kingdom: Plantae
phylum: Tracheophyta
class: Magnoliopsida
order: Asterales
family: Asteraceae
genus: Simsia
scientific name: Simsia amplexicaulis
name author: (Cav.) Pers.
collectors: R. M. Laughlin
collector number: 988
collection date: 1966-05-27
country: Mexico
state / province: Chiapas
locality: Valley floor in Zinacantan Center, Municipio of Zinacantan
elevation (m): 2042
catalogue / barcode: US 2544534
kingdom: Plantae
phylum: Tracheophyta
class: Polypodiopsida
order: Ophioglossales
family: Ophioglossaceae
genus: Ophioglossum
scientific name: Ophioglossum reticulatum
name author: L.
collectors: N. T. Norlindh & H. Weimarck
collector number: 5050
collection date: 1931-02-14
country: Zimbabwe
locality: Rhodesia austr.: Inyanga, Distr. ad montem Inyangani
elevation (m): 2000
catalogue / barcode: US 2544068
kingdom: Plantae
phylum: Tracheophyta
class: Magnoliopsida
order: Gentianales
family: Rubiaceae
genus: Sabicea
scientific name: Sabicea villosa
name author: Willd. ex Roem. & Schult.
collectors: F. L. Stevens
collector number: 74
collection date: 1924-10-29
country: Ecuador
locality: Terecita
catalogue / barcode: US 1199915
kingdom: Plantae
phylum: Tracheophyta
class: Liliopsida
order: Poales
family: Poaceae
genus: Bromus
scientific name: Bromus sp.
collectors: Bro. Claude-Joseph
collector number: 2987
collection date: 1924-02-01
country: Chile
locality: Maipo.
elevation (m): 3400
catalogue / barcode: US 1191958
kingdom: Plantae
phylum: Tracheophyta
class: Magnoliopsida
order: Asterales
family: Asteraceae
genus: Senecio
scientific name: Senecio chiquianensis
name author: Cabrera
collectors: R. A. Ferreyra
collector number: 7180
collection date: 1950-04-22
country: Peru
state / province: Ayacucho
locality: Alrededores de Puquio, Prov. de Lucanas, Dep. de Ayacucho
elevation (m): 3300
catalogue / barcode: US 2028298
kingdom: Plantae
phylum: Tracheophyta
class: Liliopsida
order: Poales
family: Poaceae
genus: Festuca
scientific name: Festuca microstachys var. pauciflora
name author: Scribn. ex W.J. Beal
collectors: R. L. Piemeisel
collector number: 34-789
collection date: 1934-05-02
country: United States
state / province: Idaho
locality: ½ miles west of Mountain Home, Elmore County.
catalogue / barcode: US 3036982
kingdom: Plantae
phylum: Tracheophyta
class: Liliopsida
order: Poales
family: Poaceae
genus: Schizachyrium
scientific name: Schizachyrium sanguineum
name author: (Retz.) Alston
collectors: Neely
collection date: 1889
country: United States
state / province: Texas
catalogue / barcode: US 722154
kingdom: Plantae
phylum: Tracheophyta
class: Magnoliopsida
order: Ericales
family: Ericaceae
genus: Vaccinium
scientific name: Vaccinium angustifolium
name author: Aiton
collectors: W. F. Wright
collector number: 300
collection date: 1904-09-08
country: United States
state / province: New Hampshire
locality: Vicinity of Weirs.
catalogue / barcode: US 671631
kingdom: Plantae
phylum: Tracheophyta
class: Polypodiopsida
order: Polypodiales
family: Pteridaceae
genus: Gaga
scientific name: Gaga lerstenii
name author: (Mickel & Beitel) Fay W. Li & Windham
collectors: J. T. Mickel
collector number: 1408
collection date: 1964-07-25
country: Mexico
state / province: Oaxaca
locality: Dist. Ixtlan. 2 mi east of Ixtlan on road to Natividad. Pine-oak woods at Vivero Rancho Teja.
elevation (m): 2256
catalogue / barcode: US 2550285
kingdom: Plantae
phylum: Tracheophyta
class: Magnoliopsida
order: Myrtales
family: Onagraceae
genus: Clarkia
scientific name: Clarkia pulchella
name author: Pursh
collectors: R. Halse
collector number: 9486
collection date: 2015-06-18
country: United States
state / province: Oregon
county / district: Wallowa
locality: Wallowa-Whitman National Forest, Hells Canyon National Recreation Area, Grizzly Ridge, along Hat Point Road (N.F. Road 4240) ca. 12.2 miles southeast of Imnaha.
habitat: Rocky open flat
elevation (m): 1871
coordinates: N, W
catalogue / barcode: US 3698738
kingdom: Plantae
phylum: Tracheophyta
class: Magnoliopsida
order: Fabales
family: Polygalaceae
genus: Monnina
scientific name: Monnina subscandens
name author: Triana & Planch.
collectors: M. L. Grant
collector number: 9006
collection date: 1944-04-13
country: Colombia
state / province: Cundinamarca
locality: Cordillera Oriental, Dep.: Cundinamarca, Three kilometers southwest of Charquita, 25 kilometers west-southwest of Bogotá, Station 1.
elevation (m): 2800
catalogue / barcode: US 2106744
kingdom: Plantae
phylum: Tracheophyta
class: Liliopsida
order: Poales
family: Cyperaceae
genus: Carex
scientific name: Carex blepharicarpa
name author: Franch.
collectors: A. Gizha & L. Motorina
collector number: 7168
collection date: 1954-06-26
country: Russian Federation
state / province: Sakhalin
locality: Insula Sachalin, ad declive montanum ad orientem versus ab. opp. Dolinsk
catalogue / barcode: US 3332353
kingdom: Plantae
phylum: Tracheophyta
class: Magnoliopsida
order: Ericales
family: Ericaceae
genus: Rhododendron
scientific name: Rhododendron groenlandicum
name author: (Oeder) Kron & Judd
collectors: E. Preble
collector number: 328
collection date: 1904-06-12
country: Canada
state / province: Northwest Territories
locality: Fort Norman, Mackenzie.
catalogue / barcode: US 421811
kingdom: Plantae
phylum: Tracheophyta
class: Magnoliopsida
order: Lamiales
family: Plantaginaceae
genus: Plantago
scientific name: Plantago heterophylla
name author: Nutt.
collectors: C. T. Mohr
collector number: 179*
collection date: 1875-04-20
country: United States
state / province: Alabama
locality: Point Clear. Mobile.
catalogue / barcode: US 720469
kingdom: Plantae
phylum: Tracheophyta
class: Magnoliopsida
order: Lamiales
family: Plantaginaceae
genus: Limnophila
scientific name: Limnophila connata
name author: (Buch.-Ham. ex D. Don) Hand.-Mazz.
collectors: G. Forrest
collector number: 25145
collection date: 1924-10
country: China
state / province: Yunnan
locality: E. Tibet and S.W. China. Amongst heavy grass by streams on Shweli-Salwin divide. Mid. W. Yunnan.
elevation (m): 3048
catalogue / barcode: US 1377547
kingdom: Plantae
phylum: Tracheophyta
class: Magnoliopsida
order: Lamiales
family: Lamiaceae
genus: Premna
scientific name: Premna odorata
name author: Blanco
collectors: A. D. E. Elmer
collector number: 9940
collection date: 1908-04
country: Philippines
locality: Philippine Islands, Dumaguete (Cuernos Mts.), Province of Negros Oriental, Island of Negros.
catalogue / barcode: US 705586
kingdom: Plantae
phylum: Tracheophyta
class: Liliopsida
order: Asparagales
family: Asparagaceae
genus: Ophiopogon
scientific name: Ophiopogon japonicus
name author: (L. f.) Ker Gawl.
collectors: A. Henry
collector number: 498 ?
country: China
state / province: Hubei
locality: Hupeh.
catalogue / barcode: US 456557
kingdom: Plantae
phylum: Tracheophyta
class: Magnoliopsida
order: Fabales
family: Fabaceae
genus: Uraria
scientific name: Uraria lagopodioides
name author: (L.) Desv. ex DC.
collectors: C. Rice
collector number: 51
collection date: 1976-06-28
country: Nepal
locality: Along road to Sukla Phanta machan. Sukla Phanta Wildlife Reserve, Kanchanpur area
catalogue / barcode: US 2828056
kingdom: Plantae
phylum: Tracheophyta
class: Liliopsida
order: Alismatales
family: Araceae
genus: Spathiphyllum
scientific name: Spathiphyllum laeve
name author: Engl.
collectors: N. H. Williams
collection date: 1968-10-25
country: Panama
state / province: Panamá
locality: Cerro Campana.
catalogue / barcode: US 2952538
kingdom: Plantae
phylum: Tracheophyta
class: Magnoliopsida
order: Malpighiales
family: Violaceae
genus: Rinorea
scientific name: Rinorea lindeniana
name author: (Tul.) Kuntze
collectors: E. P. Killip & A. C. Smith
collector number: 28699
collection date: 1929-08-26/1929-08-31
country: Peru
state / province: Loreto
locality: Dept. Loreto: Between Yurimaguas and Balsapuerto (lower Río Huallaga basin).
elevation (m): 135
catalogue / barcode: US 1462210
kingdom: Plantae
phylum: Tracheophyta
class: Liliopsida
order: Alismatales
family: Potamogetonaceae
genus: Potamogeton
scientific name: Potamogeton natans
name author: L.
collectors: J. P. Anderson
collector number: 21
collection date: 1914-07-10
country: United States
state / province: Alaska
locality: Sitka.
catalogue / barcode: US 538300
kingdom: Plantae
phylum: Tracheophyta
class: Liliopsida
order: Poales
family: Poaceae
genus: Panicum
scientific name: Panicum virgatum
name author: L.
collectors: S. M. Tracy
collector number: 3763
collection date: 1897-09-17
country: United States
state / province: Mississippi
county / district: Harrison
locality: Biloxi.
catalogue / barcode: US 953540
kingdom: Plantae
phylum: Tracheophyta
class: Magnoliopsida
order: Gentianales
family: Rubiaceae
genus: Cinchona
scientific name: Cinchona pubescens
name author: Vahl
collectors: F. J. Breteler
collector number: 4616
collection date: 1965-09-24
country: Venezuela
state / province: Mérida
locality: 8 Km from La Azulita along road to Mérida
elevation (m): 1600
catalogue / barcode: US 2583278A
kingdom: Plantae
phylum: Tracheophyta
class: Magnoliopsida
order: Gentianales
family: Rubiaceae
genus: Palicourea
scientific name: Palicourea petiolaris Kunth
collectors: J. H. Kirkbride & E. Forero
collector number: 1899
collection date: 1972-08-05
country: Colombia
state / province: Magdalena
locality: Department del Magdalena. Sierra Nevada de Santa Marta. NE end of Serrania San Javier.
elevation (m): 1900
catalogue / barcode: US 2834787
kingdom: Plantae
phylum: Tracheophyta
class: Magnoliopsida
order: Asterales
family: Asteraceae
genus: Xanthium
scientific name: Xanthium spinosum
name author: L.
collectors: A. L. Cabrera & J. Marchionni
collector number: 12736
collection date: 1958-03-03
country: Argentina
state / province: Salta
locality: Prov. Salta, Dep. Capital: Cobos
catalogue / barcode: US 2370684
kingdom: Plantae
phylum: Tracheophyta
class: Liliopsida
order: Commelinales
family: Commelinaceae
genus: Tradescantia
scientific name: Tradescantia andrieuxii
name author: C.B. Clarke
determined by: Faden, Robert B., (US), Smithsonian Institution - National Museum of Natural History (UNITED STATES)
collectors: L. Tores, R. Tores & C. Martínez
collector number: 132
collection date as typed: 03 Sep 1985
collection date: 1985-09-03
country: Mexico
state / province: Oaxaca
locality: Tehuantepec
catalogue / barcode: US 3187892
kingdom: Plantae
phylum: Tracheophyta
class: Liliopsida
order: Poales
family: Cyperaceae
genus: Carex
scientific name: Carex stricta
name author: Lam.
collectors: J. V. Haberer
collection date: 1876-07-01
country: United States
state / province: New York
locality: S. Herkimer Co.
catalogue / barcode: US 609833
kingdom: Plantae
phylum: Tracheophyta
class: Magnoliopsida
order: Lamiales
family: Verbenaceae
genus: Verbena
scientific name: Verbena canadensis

· · ·

### GOAL OF THE EXERCISE
Starting with the line containing "state / province: Panamá" and going on through the line containing "name author: Vahl", express only these records as a two-column CSV with the headers field and value. Give one row per line, put each field in double quotes, and turn any line breaks into spaces.

### EXERCISE SOLUTION
field,value
"state / province:","Panamá"
"locality:","Cerro Campana."
"catalogue / barcode:","US 2952538"
"kingdom:","Plantae"
"phylum:","Tracheophyta"
"class:","Magnoliopsida"
"order:","Malpighiales"
"family:","Violaceae"
"genus:","Rinorea"
"scientific name:","Rinorea lindeniana"
"name author:","(Tul.) Kuntze"
"collectors:","E. P. Killip & A. C. Smith"
"collector number:","28699"
"collection date:","1929-08-26/1929-08-31"
"country:","Peru"
"state / province:","Loreto"
"locality:","Dept. Loreto: Between Yurimaguas and Balsapuerto (lower Río Huallaga basin)."
"elevation (m):","135"
"catalogue / barcode:","US 1462210"
"kingdom:","Plantae"
"phylum:","Tracheophyta"
"class:","Liliopsida"
"order:","Alismatales"
"family:","Potamogetonaceae"
"genus:","Potamogeton"
"scientific name:","Potamogeton natans"
"name author:","L."
"collectors:","J. P. Anderson"
"collector number:","21"
"collection date:","1914-07-10"
"country:","United States"
"state / province:","Alaska"
"locality:","Sitka."
"catalogue / barcode:","US 538300"
"kingdom:","Plantae"
"phylum:","Tracheophyta"
"class:","Liliopsida"
"order:","Poales"
"family:","Poaceae"
"genus:","Panicum"
"scientific name:","Panicum virgatum"
"name author:","L."
"collectors:","S. M. Tracy"
"collector number:","3763"
"collection date:","1897-09-17"
"country:","United States"
"state / province:","Mississippi"
"county / district:","Harrison"
"locality:","Biloxi."
"catalogue / barcode:","US 953540"
"kingdom:","Plantae"
"phylum:","Tracheophyta"
"class:","Magnoliopsida"
"order:","Gentianales"
"family:","Rubiaceae"
"genus:","Cinchona"
"scientific name:","Cinchona pubescens"
"name author:","Vahl"